From this 2021 book:

* Gerald Levin: “There were cultural differences as well. I wasn’t a Time Inc. type. Time had few Jewish people. I didn’t dress the way they dressed. I didn’t talk about closing advertising deals on a golf course in Connecticut. I wasn’t getting shit-faced on martinis at lunch.”

* The 1960 rematch between Floyd Patterson and Ingemar Johansson was the first such [PPV] broadcast accessible from the comfort of a viewer’s own couch. Subscribers mailed $2 to access the match. HBO had shattered the PPV record with “Rumble in the Jungle,” but that record crumbled with “Thrilla in Manila.”
Jerry Levin secured “Thrilla” by once again making a selling point out of HBO’s modest subscriber base. It was a visionary move. HBO carried the Ali–Frazier fight live on October 1, 1975, scooping the competition by inaugurating its continual satellite feed. (Regular TV stations had to wait for videotapes of the fight to arrive from the Philippines, which took days.)

* But cultural challenges sometimes got in the way. In certain parts of the country, people weren’t happy about R-rated movies and other HBO content coming into their homes. Some cable operators worried that when they went to the local municipality to renew their franchise, they’d hear, “You’re the people bringing that filth into our town.”
When we would do weekend promotions, where we’d be showing up for free on everyone’s TV, we tried to be really careful. We didn’t want to be showing an R-rated movie when somebody didn’t invite us into their home. One cable operator in Mississippi said, “No worries, it won’t be a problem,” and insisted on taking the regular HBO satellite feed, which was playing The Exorcist and had a fairly graphic masturbation scene. He got a lot of complaints, but the real surprise was they weren’t about the explicit scenes. This was the Bible Belt. People weren’t happy about a movie that had the devil showing up unannounced.
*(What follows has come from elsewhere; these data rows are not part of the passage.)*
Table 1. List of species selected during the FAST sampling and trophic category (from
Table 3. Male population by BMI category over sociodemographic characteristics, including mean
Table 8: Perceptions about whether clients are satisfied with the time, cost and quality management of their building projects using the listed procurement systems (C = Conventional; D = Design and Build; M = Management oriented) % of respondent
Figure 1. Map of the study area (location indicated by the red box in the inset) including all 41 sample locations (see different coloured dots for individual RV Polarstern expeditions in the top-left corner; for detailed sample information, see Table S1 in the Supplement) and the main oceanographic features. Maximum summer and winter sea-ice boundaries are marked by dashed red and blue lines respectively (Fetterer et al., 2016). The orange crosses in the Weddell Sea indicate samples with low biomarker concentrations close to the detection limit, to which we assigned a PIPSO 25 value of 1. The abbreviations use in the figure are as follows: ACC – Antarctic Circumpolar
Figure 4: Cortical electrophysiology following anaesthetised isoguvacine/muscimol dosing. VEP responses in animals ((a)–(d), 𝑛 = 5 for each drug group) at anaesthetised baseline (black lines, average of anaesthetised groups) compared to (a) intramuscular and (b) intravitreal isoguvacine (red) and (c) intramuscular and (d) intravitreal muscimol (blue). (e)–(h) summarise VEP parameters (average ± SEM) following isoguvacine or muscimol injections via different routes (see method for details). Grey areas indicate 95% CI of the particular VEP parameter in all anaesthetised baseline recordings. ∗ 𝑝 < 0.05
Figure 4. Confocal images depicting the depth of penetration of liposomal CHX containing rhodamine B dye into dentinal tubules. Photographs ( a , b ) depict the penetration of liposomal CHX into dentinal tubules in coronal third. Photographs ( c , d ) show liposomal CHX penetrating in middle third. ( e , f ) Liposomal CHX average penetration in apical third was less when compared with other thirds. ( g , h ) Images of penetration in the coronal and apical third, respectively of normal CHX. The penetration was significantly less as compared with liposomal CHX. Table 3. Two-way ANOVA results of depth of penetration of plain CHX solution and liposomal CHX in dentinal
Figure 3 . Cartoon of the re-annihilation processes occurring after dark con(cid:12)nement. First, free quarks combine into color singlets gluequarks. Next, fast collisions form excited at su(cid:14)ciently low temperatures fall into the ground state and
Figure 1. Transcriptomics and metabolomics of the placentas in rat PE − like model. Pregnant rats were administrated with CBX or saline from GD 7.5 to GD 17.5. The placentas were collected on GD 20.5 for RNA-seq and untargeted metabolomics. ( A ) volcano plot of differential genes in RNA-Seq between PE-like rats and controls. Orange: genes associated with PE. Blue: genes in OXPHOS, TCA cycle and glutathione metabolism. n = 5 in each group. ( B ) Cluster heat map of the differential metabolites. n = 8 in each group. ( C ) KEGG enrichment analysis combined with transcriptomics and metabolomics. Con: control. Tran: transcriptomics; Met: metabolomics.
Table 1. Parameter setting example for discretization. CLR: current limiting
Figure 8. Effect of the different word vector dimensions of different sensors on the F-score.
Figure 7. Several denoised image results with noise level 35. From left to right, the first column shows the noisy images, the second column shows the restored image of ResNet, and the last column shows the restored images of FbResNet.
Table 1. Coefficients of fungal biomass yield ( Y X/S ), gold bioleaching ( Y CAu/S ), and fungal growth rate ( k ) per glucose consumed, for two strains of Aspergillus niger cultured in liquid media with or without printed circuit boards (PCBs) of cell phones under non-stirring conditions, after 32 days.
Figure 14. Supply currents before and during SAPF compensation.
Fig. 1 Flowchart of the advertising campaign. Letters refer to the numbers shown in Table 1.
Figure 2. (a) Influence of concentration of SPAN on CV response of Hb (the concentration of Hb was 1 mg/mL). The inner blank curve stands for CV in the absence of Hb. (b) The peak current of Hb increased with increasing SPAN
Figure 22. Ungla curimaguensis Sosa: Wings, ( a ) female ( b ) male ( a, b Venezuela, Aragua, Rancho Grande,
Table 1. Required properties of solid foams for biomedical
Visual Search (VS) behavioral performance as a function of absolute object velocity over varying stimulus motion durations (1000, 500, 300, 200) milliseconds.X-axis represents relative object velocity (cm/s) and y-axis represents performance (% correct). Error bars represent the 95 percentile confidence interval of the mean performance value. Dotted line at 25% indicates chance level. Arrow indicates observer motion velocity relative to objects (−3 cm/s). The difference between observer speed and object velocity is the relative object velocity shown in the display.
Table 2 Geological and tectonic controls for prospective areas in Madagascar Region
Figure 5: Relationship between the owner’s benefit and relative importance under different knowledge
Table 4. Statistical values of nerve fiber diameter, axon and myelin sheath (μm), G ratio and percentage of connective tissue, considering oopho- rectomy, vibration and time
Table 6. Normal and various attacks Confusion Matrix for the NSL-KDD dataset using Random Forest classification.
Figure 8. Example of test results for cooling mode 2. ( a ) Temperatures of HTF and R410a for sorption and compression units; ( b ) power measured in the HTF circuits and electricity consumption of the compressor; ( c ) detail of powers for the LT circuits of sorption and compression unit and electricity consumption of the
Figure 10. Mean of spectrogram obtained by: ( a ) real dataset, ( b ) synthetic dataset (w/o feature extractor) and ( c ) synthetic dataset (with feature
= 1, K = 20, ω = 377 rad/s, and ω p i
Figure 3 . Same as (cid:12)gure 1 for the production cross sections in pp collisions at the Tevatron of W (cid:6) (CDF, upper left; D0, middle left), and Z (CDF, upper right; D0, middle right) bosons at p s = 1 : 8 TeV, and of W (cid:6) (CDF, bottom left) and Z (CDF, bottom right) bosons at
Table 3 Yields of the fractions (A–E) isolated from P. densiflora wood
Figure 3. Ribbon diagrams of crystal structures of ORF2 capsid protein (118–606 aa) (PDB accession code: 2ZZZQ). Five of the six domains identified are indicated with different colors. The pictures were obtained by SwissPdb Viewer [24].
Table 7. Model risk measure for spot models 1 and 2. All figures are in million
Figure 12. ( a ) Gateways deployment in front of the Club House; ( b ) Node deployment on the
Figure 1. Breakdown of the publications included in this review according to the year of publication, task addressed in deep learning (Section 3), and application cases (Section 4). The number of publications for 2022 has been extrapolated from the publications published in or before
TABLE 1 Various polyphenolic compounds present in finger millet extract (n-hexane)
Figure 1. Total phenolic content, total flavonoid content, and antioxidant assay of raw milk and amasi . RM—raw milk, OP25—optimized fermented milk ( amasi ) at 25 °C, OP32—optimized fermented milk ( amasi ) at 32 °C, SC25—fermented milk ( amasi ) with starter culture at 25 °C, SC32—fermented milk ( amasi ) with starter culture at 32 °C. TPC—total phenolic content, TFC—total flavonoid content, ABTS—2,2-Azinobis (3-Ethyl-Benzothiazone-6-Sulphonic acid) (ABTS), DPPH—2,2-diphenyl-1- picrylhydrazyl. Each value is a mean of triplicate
* There were sensitivities even on non-free weekends. I was in the master control room in December 1975 when we were playing the movie Groove Tube , and after one particular sexy part, Jerry called and said, “Pull it off the air.” I said, “But we’re in the middle of the movie,” and he told me, “I don’t care. Put a slide up.” I took it off, and we put up a note that said the program was being interrupted.

* Michael Fuchs: “You get to William Morris and they lie to you. They tell you you’re coming in to eventually be the president. You should never take a job waiting for old Jews to die.”